* BEGIN Reading text *

This recipe is how I turn less-than-meaty short ribs into a rich bone broth for soups and stews. The longer you can simmer the broth, the better. I include my overnight method in the oven, but if you have a quiet day at home, let this broth simmer and then make a simple yet exceptional soup for supper. 

Course Soup
Cuisine French
Servings 1 quart
Author Lynne Curry

Ingredients

  • 3-4 pounds beef short ribs
  • kosher salt
  • 8 whole peppercorns
  • 1/4 teaspoon dried thyme
  • 1 bay leaf
  • 1 small onion, peeled and chopped
  • 1 medium carrot, roughly chopped
  • 1 tablespoon tomato paste optional

Instructions

  1. Rub the ribs with the salt, and roast the short ribs on a sheet pan in a 400-degree F oven until very well-browned on both sides, turning once, about 40 minutes.

  2. Transfer the short ribs into a stockpot or slow cooker. Cover with 1 1/2 to 2 quarts of water so that they are just submerged. Add the peppercorns, thyme, and bay leaf. Bring the water to a simmer over medium heat (or high in a slow cooker). Use a slotted spoon or ladle to skim the foam and particles that rise to the surface.

  3. Reduce the heat to low, cover the pot and adjust it as necessary to maintain a slow, steady stream of small bubbles for 2-4 hours. Add the onion, carrots, tomato paste, if using, and simmer for 2-4 hours more. The longer the stock simmers, the stronger it will be.

  4. If you're game to try my overnight oven method, preheat your oven to 190 degrees F while the stock comes to a simmer. You may need to remove all but the bottom oven rack so that pot will fit. Place the pot into the oven uncovered and simmer for 8 hours.

  5. Strain the stock through a fine-meshed strainer into a 2-quart container, discarding the bones, fat vegetables. If you intend to use the stock immediately, leave it undisturbed for 10 minutes and ladle off some of the excess fat. Reserve the excess fat--this is beef tallow--in a small jar and use it for cooking.

  6. Or, place the stock uncovered in the refrigerator to chill at least 6 hours until the fat congeals into a thin layer on top. Use a spoon to lift off the fat and save it in a covered container for cooking. 

  7. Store the broth in the refrigerator for 1 week or in a resealable bag (for best space saving) in the freezer for up to 6 months.

* END Reading text *
* BEGIN Provided records *

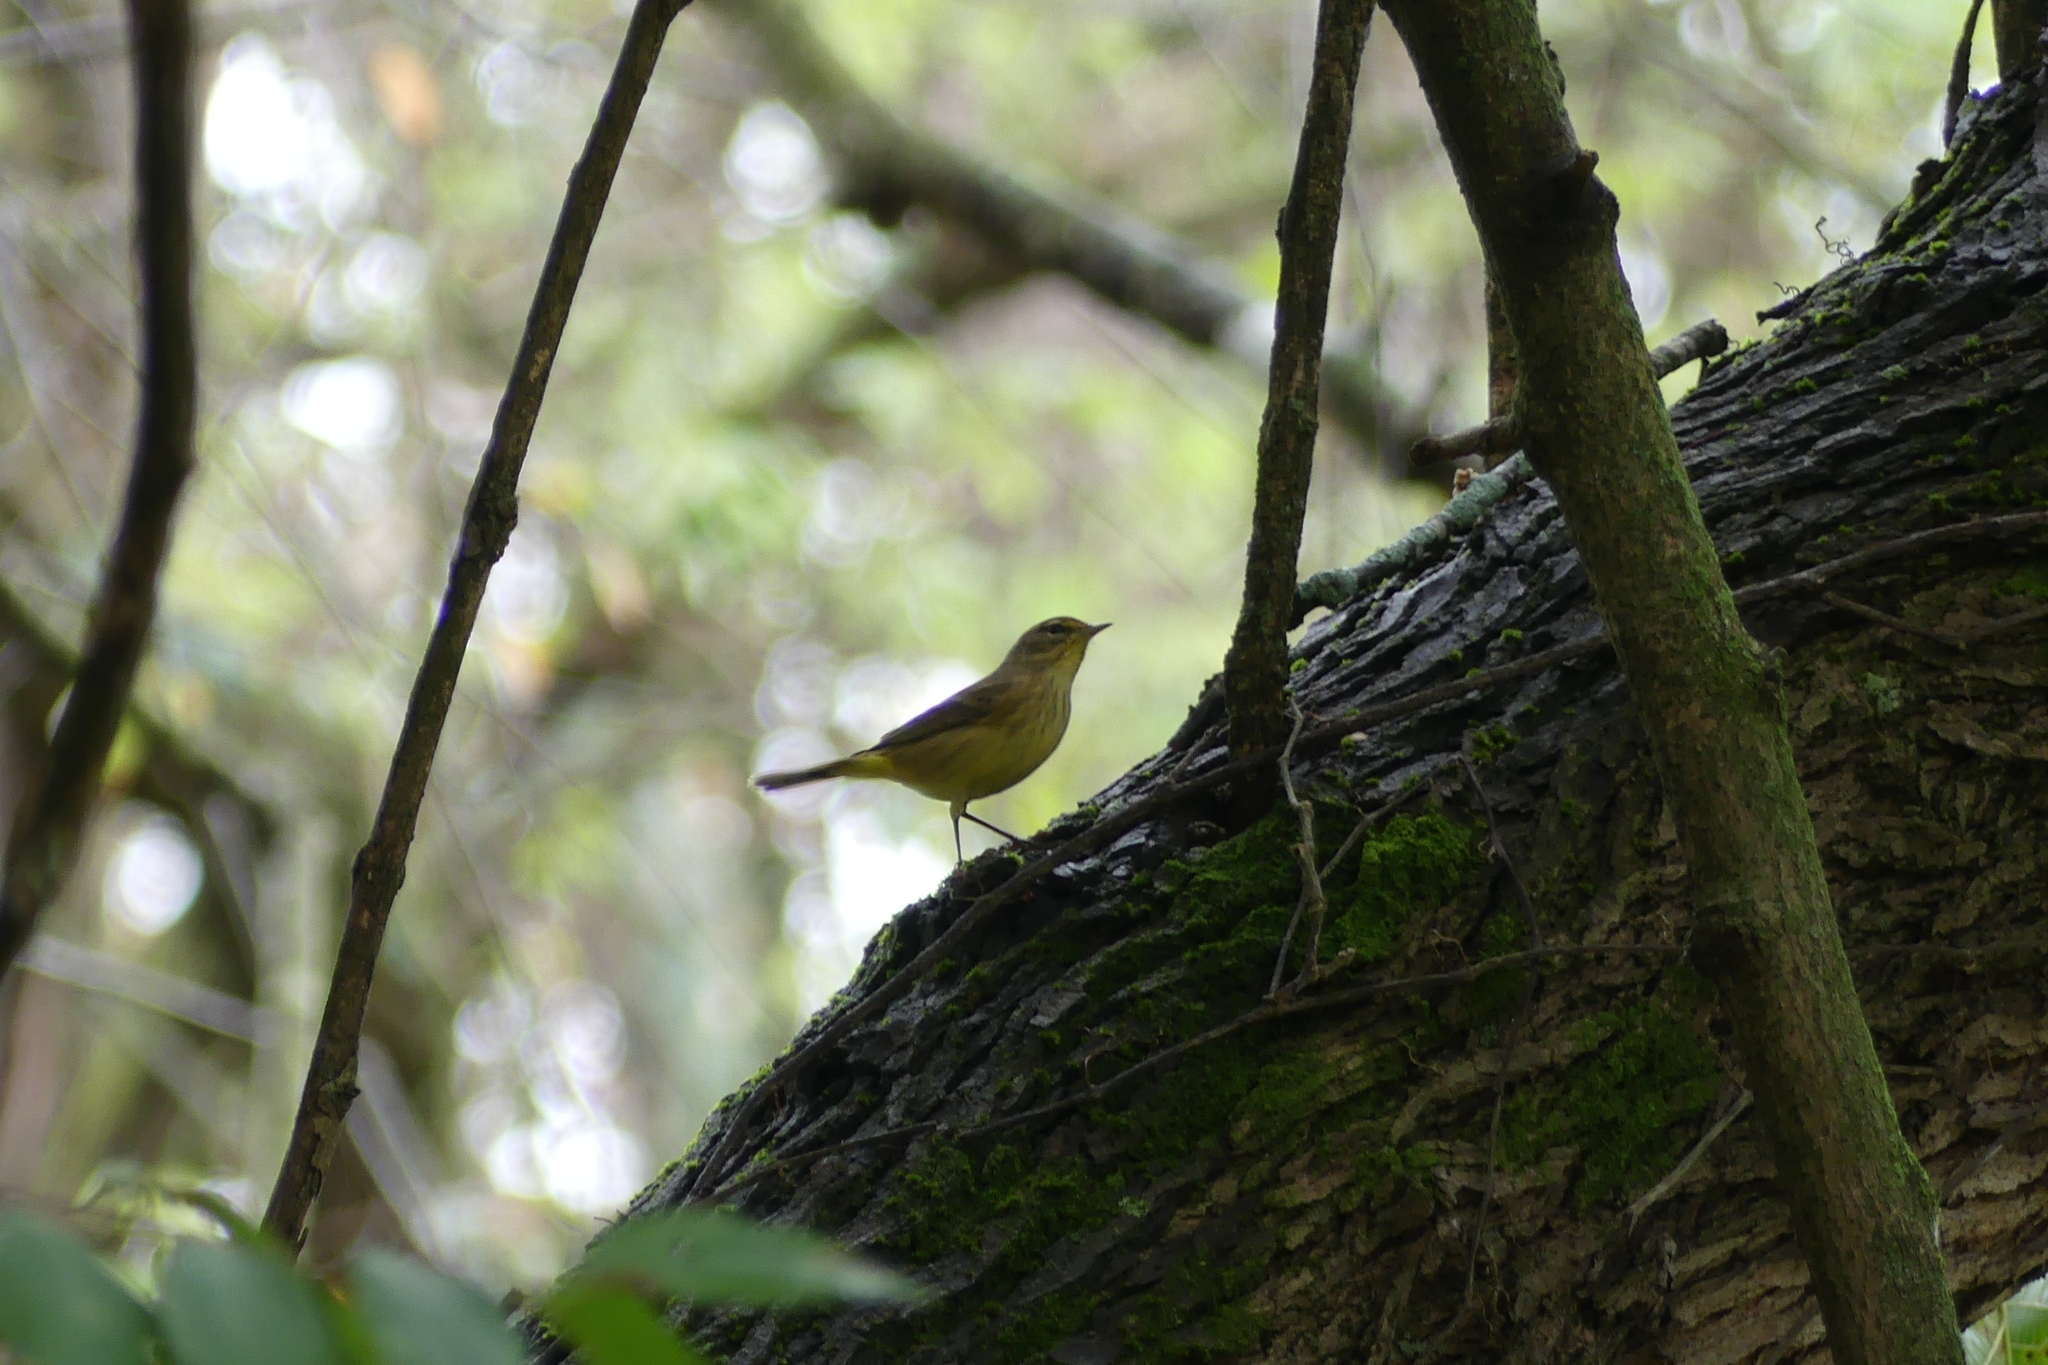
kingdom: Animalia
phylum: Chordata
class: Aves
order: Passeriformes
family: Parulidae
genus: Setophaga
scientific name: Setophaga palmarum
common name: Palm warbler
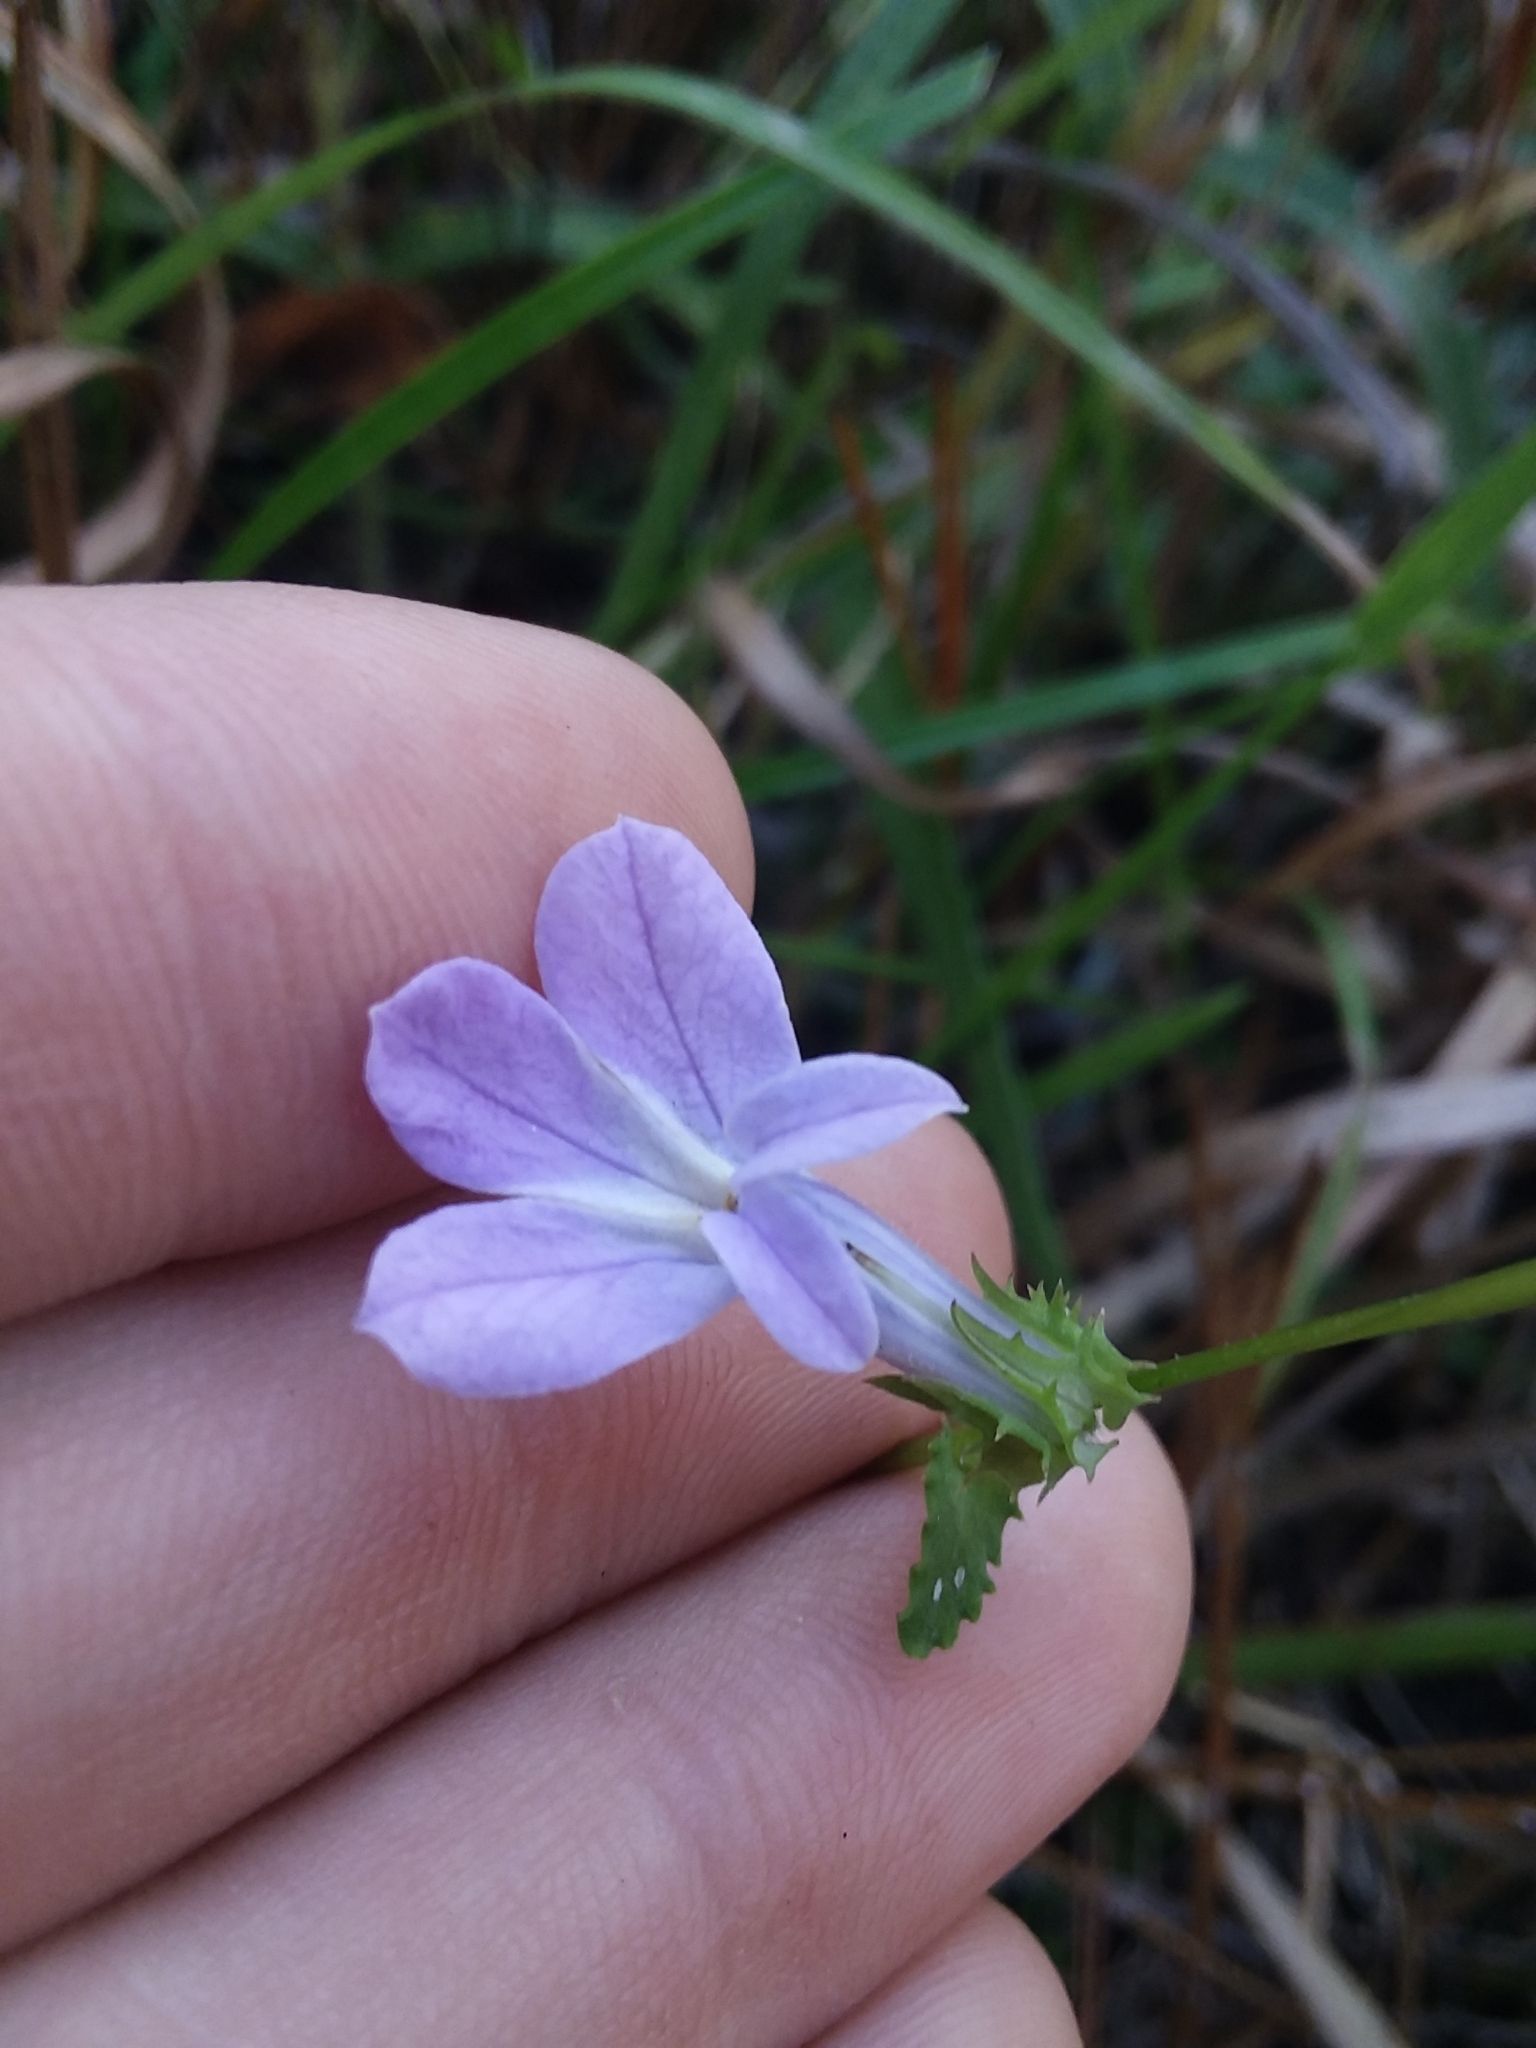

* END Provided records *

> [Required work]:
a) Quote the bone broth recipe word for word, starting at "Instructions" and ending at "it will be.".
b) In the bone broth recipe's overnight oven method, what temperature is the oven set to, and how long does the stock simmer?

> [Answers given]:
a)
Instructions

  1. Rub the ribs with the salt, and roast the short ribs on a sheet pan in a 400-degree F oven until very well-browned on both sides, turning once, about 40 minutes.

  2. Transfer the short ribs into a stockpot or slow cooker. Cover with 1 1/2 to 2 quarts of water so that they are just submerged. Add the peppercorns, thyme, and bay leaf. Bring the water to a simmer over medium heat (or high in a slow cooker). Use a slotted spoon or ladle to skim the foam and particles that rise to the surface.

  3. Reduce the heat to low, cover the pot and adjust it as necessary to maintain a slow, steady stream of small bubbles for 2-4 hours. Add the onion, carrots, tomato paste, if using, and simmer for 2-4 hours more. The longer the stock simmers, the stronger it will be.

b) 190 degrees F, for 8 hours.